Black Fashion Designers

This particularly ornate dress is by Oliver Rousteing. I chose this dress primarily because even from far away I could instantly recognise the designer, but mainly because I found it interesting how the FIT museum included Oliver Rousteing as a ‘black’ fashion designer as he was raised in France, adopted at the age of one. However, I also noticed how the exhibition demonstrates and curates its objects by several generations of fashion designers of African descent from the 1950s to the present. The inclusion of Rousteing projects an eccentric perspective of a black designer from a starkly different cultural background that is not entirely American or African.

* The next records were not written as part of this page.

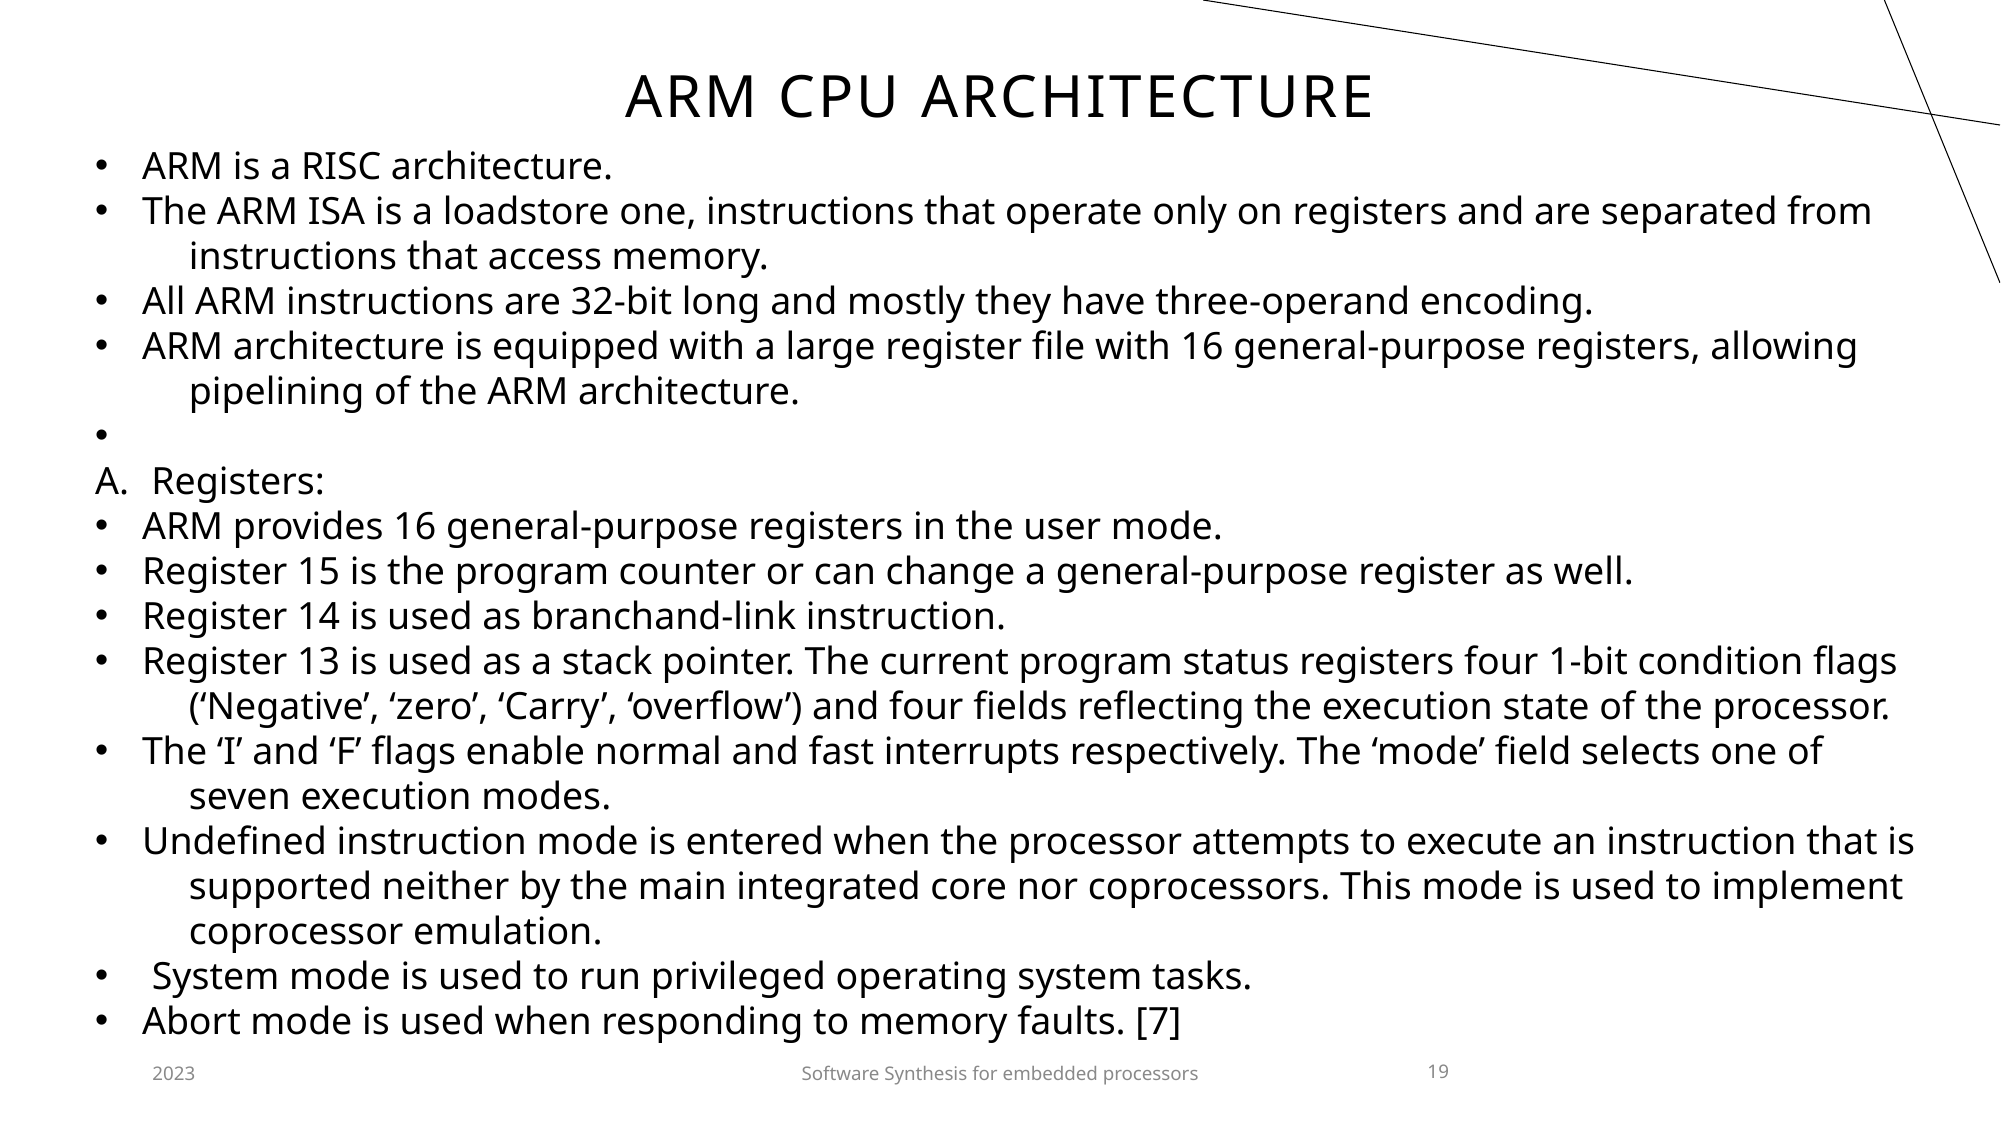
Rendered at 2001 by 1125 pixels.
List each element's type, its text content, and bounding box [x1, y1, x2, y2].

text_box ARM is a RISC architecture. The ARM ISA is a loadstore one, instructions that operate only on registers and are separated from instructions that access memory. All ARM instructions are 32-bit long and mostly they have three-operand encoding. ARM architecture is equipped with a large register file with 16 general-purpose registers, allowing pipelining of the ARM architecture. Registers: ARM provides 16 general-purpose registers in the user mode. Register 15 is the program counter or can change a general-purpose register as well. Register 14 is used as branchand-link instruction. Register 13 is used as a stack pointer. The current program status registers four 1-bit condition flags (‘Negative’, ‘zero’, ‘Carry’, ‘overflow’) and four fields reflecting the execution state of the processor. The ‘I’ and ‘F’ flags enable normal and fast interrupts respectively. The ‘mode’ field selects one of seven execution modes. Undefined instruction mode is entered when the processor attempts to execute an instruction that is supported neither by the main integrated core nor coprocessors. This mode is used to implement coprocessor emulation. System mode is used to run privileged operating system tasks. Abort mode is used when responding to memory faults. [7] [80, 134, 1952, 1013]
text_box 2023 [137, 1042, 588, 1103]
text_box [1412, 1042, 1863, 1103]
text_box Software Synthesis for embedded processors [662, 1042, 1338, 1103]
title ARM CPU ARCHITECTURE [309, 0, 1691, 134]
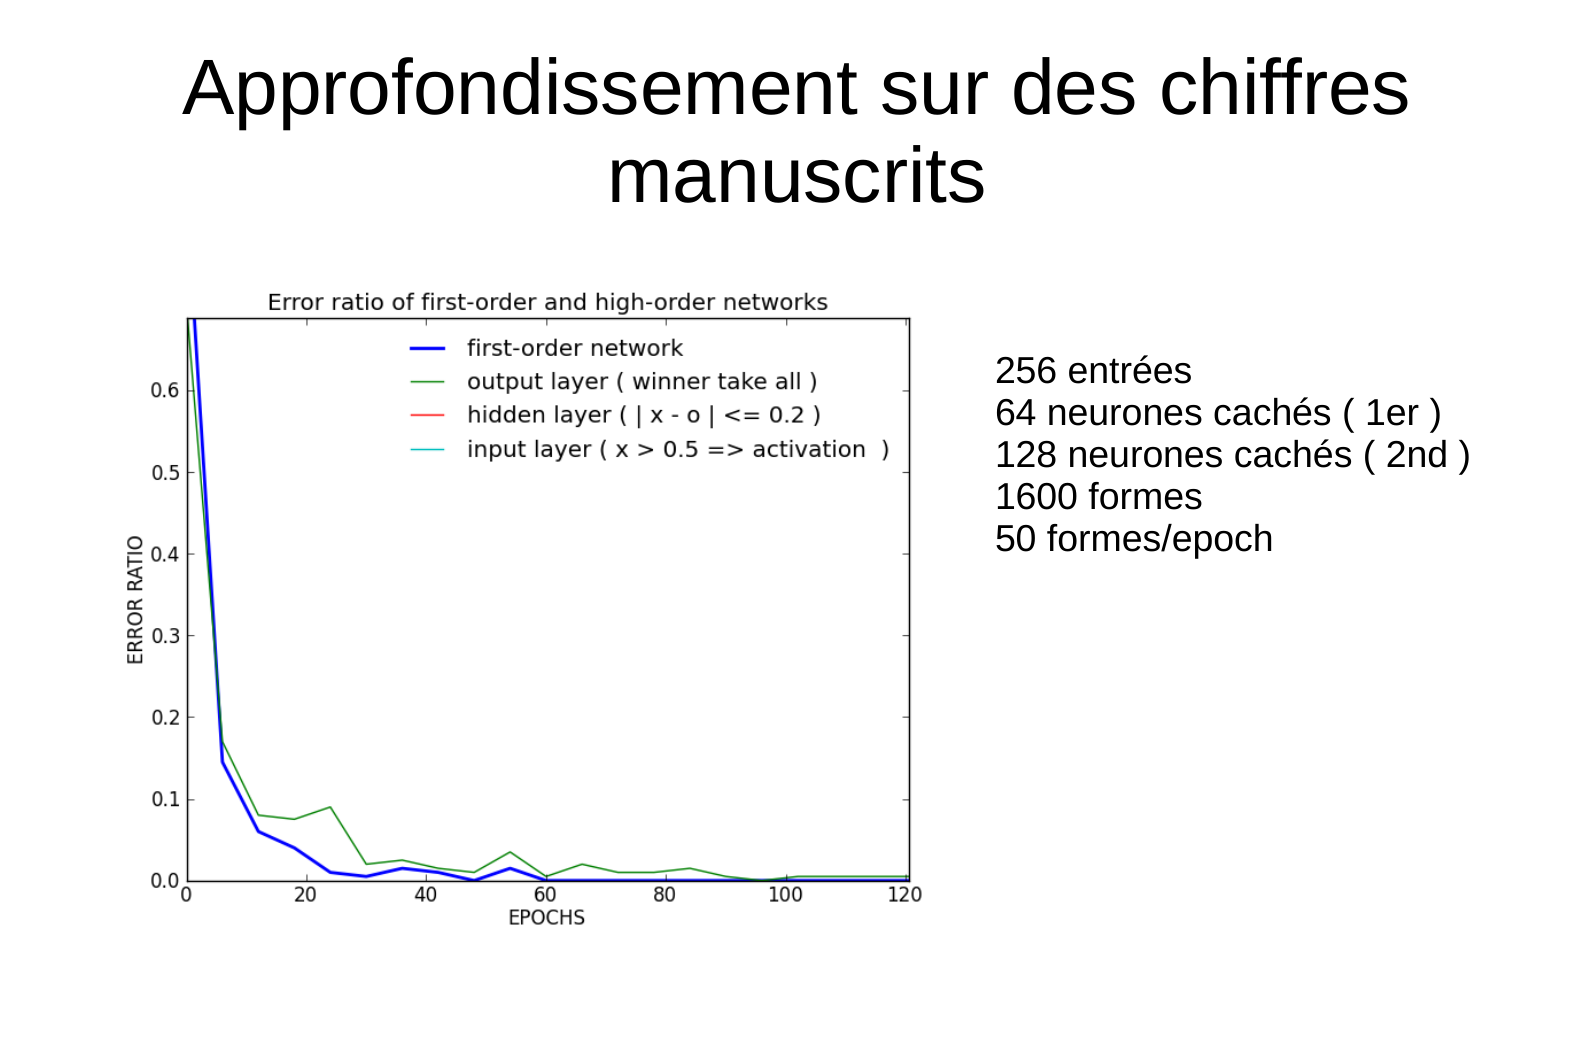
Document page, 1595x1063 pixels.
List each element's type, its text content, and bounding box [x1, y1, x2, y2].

text_box 256 entrées 64 neurones cachés ( 1er ) 128 neurones cachés ( 2nd ) 1600 formes 50 formes/epoch [980, 342, 1487, 568]
picture [70, 248, 1002, 951]
title Approfondissement sur des chiffres manuscrits [79, 42, 1515, 220]
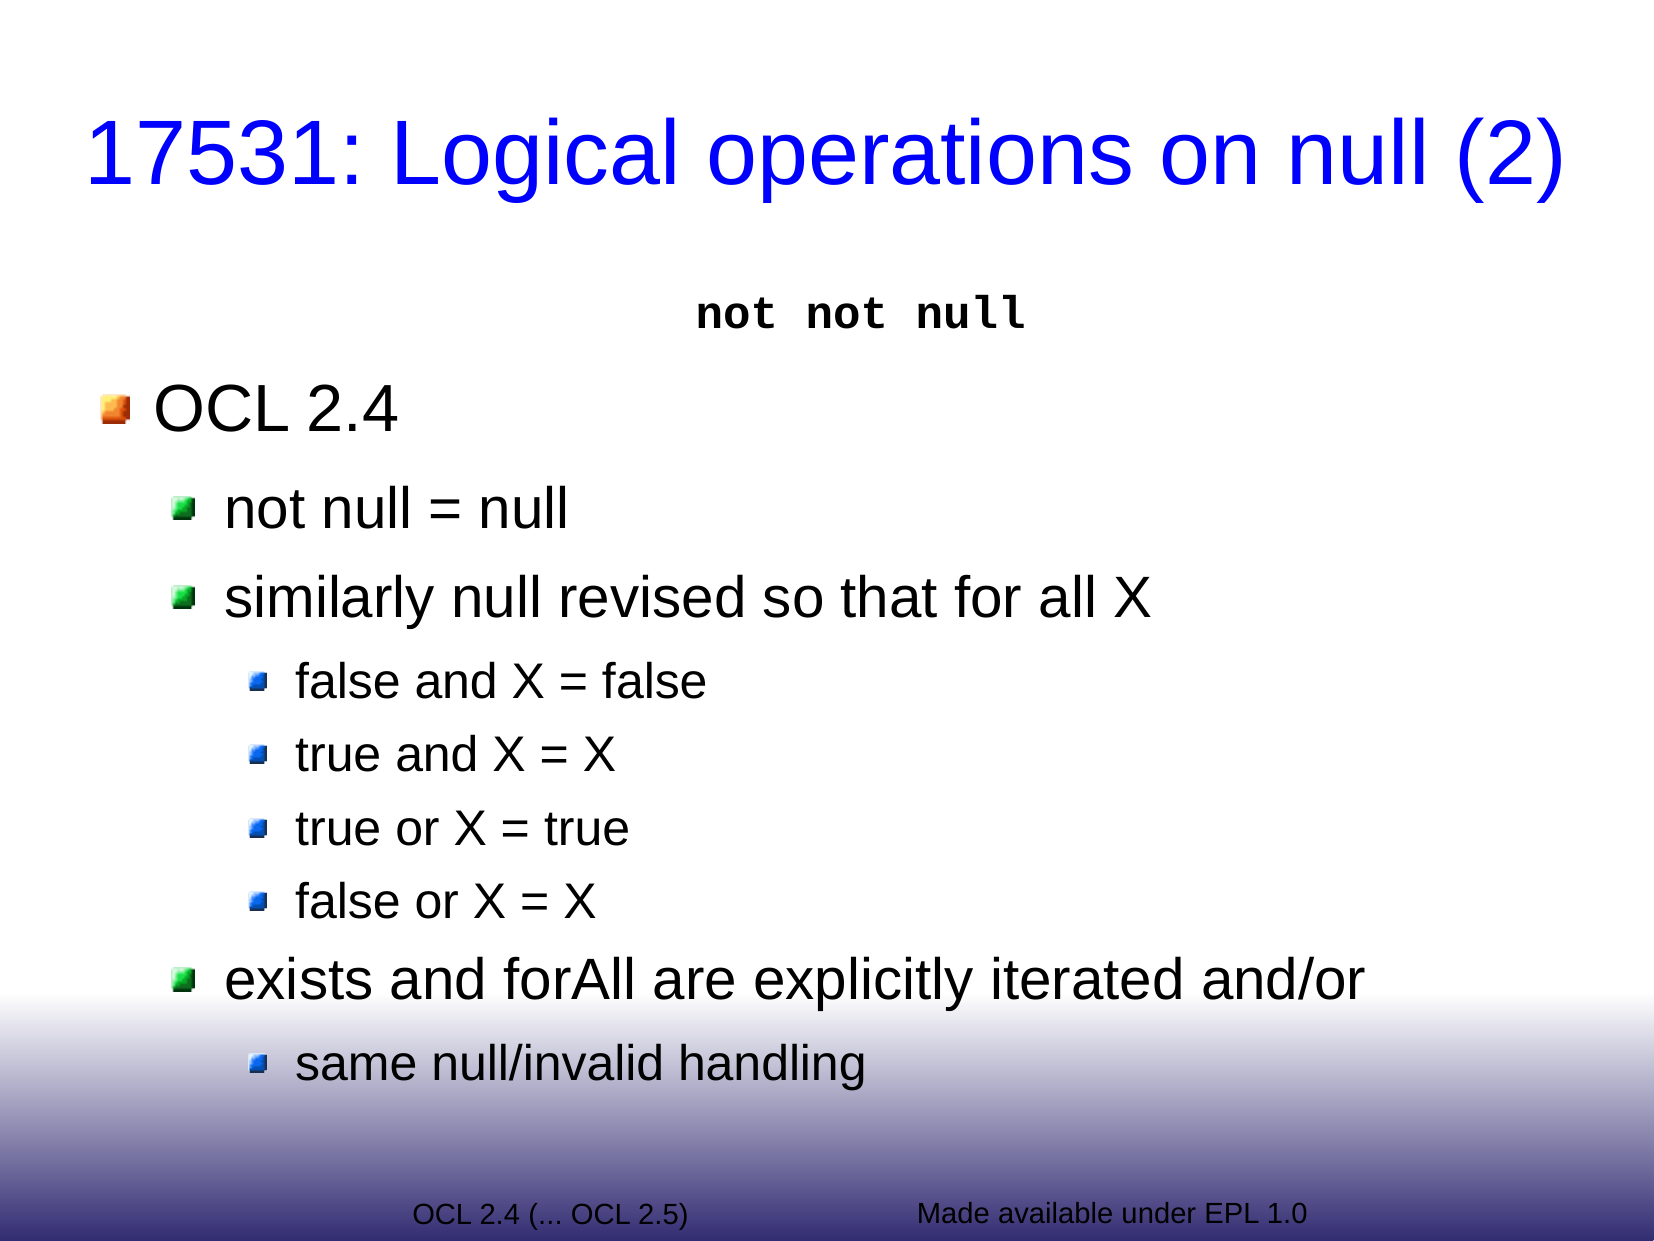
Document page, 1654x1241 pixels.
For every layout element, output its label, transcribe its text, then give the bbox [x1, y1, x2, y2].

title 17531: Logical operations on null (2) [82, 49, 1571, 257]
list not not null OCL 2.4 not null = null similarly null revised so that for all X false and X = false true and X = X true or X = true false or X = X exists and forAll are explicitly iterated and/or same null/invalid handling [82, 290, 1639, 1109]
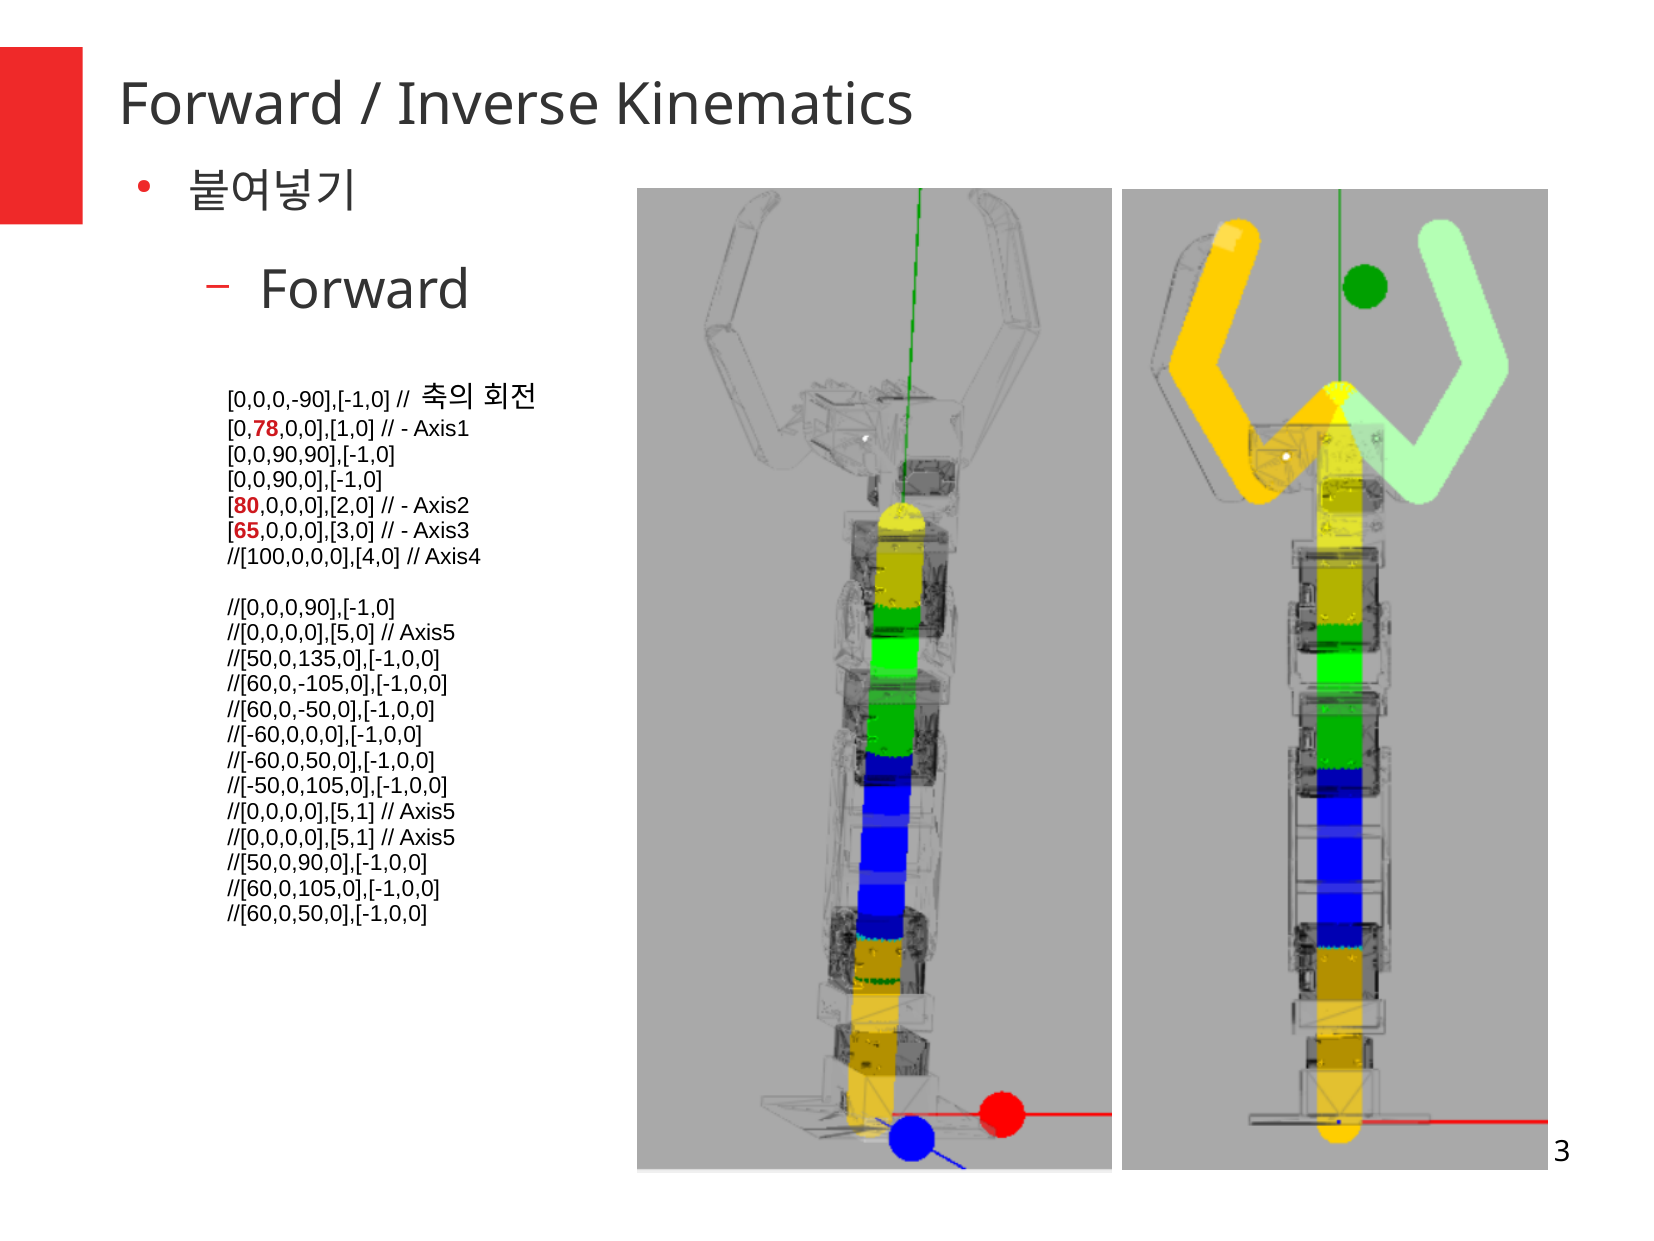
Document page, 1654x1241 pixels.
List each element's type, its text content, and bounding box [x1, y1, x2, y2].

list 붙여넣기 Forward [118, 154, 1536, 875]
picture [637, 188, 1112, 1173]
text_box [0,0,0,-90],[-1,0] // 축의 회전 [0,78,0,0],[1,0] // - Axis1 [0,0,90,90],[-1,0] [0,0,90,0],[-1,0] [80,0,0,0],[2,0] // - Axis2 [65,0,0,0],[3,0] // - Axis3 //[100,0,0,0],[4,0] // Axis4 //[0,0,0,90],[-1,0] //[0,0,0,0],[5,0] // Axis5 //[50,0,135,0],[-1,0,0] //[60,0,-105,0],[-1,0,0] //[60,0,-50,0],[-1,0,0] //[-60,0,0,0],[-1,0,0] //[-60,0,50,0],[-1,0,0] //[-50,0,105,0],[-1,0,0] //[0,0,0,0],[5,1] // Axis5 //[0,0,0,0],[5,1] // Axis5 //[50,0,90,0],[-1,0,0] //[60,0,105,0],[-1,0,0] //[60,0,50,0],[-1,0,0] [212, 366, 637, 988]
picture [1122, 189, 1548, 1170]
title Forward / Inverse Kinematics [118, 49, 1571, 154]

Moreover, unlike other designers in the exhibition, like Patrick Kelly Duro Olowu, who eminently convey race and roots in their design, Rousteing’s design focuses on gender and female empowerment, which is another interesting and diverse angle the museum offered. For instance, “Patrick Kelly… drew inspiration from his American Southern roots. The colourful buttons on his knit dress reference the mismatched buttons his grandmother used to mend his family’s clothing.” And Duro Olowu drew on multiple cultural perspectives that stresses Africa’s historic role in cultural production and international trade. Rousteing however in his interview with the British Vogue stressed that “A woman who is going to wear Balmain is a warrior,” and that “The women I dress are powerful, they are strong, they are women who are going to change the world.” Furthermore, in terms of fashion history, Rousteing is one of the designers who strongly made use of social media and celebrities as a marketing tool of the current generation. His impact, although it may seem trivial at the moment, on Instagram have had tremendous impact in the fashion industry including the Kardashians, Jennners and his so called ‘Balmain Army’ who he uses these women to essentially have “deeply personal relationships and self identity” to clothing, as mentioned in Why Women Wear What They Wear by Sophie Woodward. Thus, I feel that this particular garment and the designer himself, Rousteing, was included in the exhibition to approach the multi faceted characteristics that black fashion designers communicate in their designs.